Appeal from the Circuit Court for Howard County (MACGILL, J.).
The cause was argued before Henderson, Hammond, Marbury and Sybert, JJ., and Anderson, J., Associate Judge of the Sixth Judicial Circuit, specially assigned.
There are three questions presented by this appeal. In one the appellant asserts that the State failed to prove ownership of the hosiery as alleged in the indictment. The defendant was charged with larceny of certain articles from a grocery store named in the indictment as "Safeway Stores, Inc.," a corporation, when the correct name is "Safeway Stores, Incorporated." The defendant is now complaining that because the word "Incorporated" was not used, but the abbreviation "Inc." was used in its place, he was prejudiced and should be entitled to a reversal and a new trial. We feel there is no merit in this contention. The basic requirement is only that the defendant be apprised of the person whom the crime concerns so as to eliminate double jeopardy. No one questioned that Safeway Stores was a corporation and it was so called throughout the testimony. At best it is an immaterial variance and not fatal to the case. When the identity of the person referred to is clear no prejudice can result and any variance is immaterial. Hutson v. State, 202 Md. 333; 1 Underhill, Criminal Evidence (5th Ed.) § 86, p. 142.
Secondly, the appellant questions the lower court's finding that the defendant was guilty of grand larceny because of some conflict in the testimony as to the number of pairs of hosiery taken. However, the lower court found by actual count that 123 pairs of a value of $107.87 had been stolen, and the manner in which this figure was arrived at is clearly set forth in Judge Macgill's opinion. The credibility of witnesses is primarily for
the trier of the facts, and we must accept the findings of fact of a trial judge unless they are clearly erroneous. Maryland Rule 886. Weaver v. State, 226 Md. 431, 436.

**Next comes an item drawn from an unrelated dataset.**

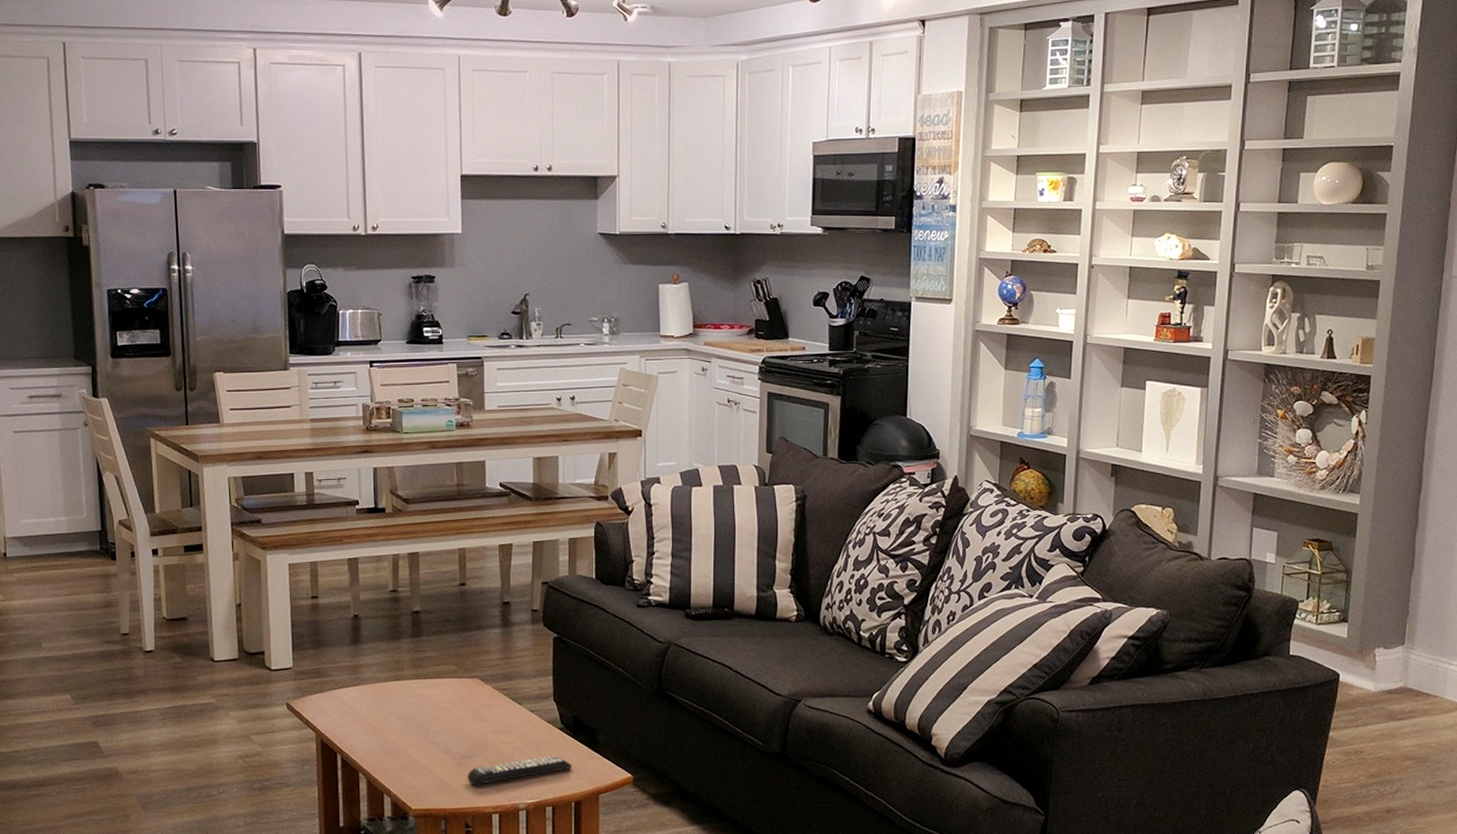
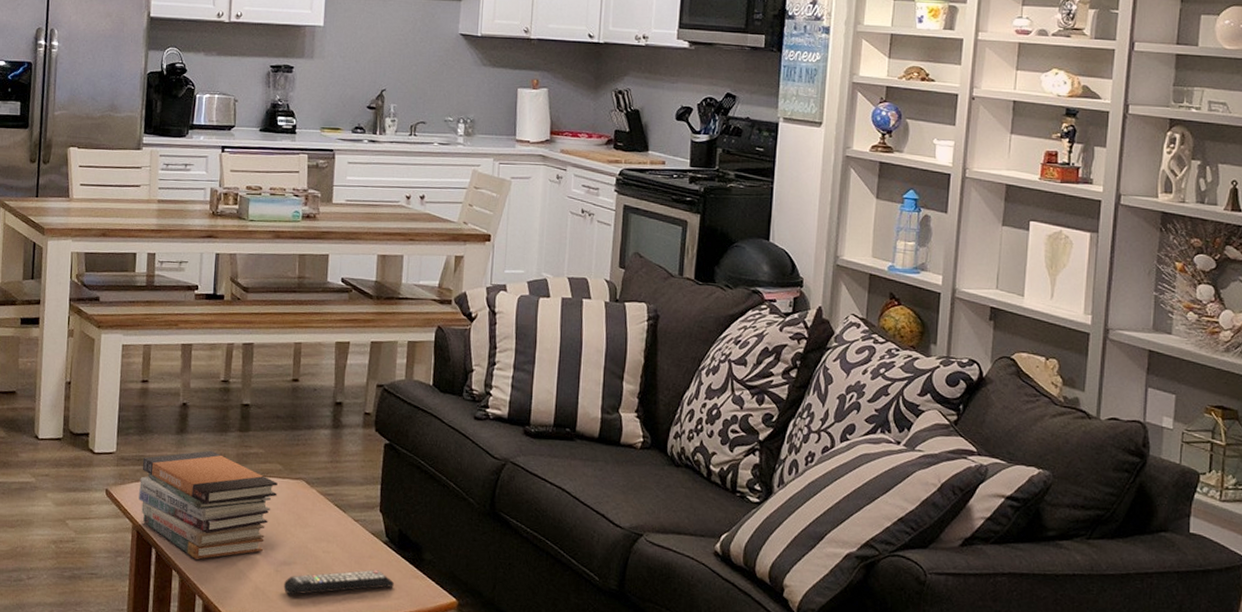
book stack: none [319,657,454,761] -> present [139,450,278,560]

The appellant further claims that he was not afforded a speedy trial. However, this claim was not pressed on appeal and is without merit. Since the record shows no affirmative request or demand for trial made to the court, it must be presumed that the appellant acquiesced in any delay and cannot now complain. Harris v. State, 194 Md. 288, 297, 298; Kirby v. Warden, 214 Md. 600, 603.